Ethanol Fuels Corn's Price Jump
American farmers account for about 42% of the world's corn production, and the fact that corn comes from the Midwest rather than the Mideast makes it a very popular alternative energy candidate.
So popular in fact that mandates for renewable fuels, chiefly ethanol derived from corn, have steamrolled through Washington.
The 2005 energy bill contained the first-ever requirement - known as the Renewable Fuel Standard (RFS) - that alternative fuels be mixed into the nation's gasoline supply.
The original bill required the United States to incorporate 7 billion gallons of renewable fuels into its supply by 2012. Last year, the act was amended to require fuel producers to use at least 36 billion gallons of biofuel by 2022. In order to bring about this five-fold increase, the act also increased funding for bioenergy research and technology.
As a result of legislation such as this, the number of ethanol plants in the United States has increased 134, up from 50 in 1999, according to the Renewable Fuels Association. Ethanol is expected to soon absorb 30% of the nation's domestic corn production.
While the mandate was intended to decrease our nation's dependency on foreign sources and protect the environment, the ethanol movement has had some negative consequences.

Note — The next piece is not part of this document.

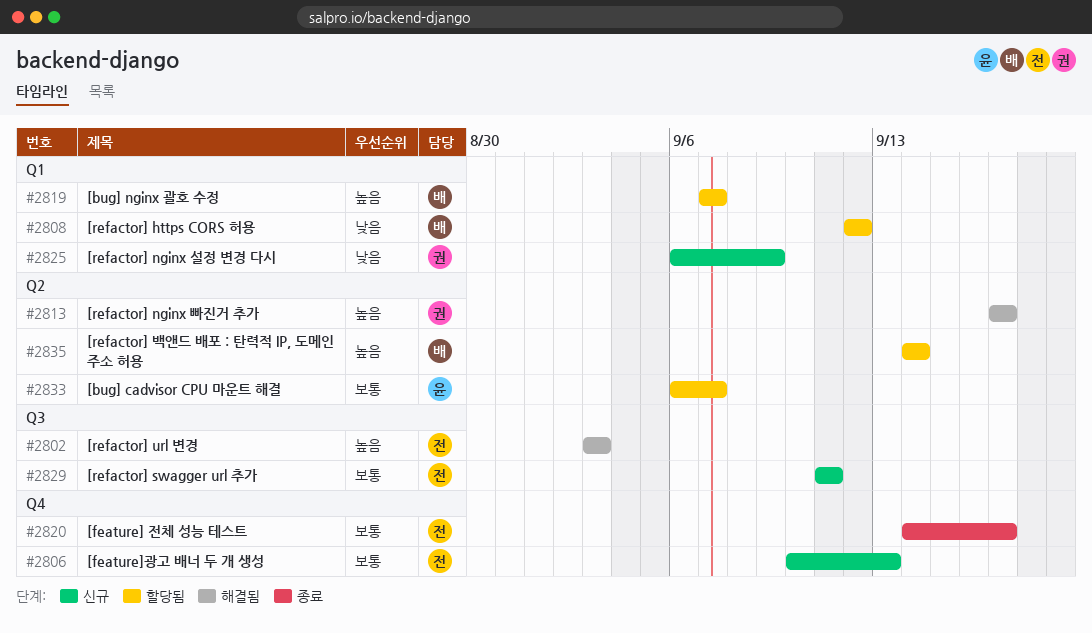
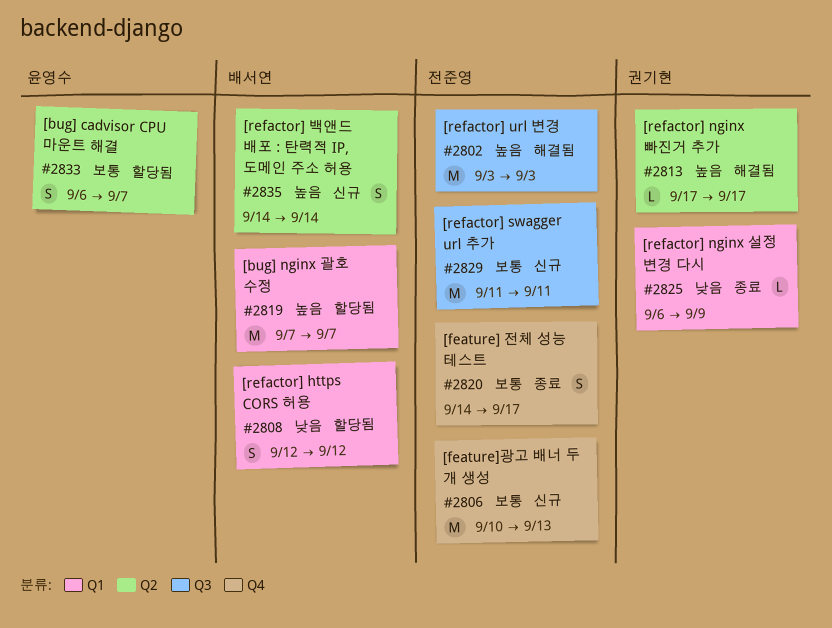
#2825, status: 신규 -> 종료
#2835, status: 할당됨 -> 신규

A recent study from Purdue University puts the added food cost from the renewable mandate at $15 billion in 2007 - about $130 per household. And that was from ethanol usage at a fraction of what will be required in the years ahead.
Higher prices also affect meat producers and dairy farmers who rely heavily on corn to feed livestock. Pilgrim's Pride Corp. (PPC), the nation's largest chicken producer, that it was closing a North Carolina chicken processing plant, and six of 13 U.S. distribution centers, due to the jump in feed costs.
The American Meat Institute (AMI) has joined dairy, egg and turkey lobbyists to fight any increase in ethanol mandates that could divert yet more feed into fuel refineries. In fact, AMI spokeswoman Janet Riley said the group is "absolutely" opposed to more ethanol mandates and will continue to lobby against them.
Regardless of the stands being taken against ethanol, the alternative fuel still carries heavy support in Washington where gaining independence from foreign oil and supporting of the American agricultural industry are big talking points.
Morgan Stanley (MS), the second-biggest U.S. securities firm, has already raised its price forecasts for corn and soybeans by 20% on higher demand for food and ethanol.
"Aggressive and politically driven fuel-ethanol targets, and the need to increase acreage outside the U.S. to satisfy growing developing-world demand, will likely lend continued long-term support" to agricultural prices, said Morgan Stanley research analyst Hussein Allidina.
On average, food prices increase about 2.5% each year. This year, according to federal data, the overall cost of food is predicted to jump 3% to 4%. But as long as prices for soybeans, wheat and especially corn continue to rise, steeper increases will likely follow.
"There's a way out of this with fewer acres, and that's just have a bumper crop," Ed Usset, a grain marketing specialist at the University of Minnesota told the Star Tibune. "That's a hell of a thing to just bet on."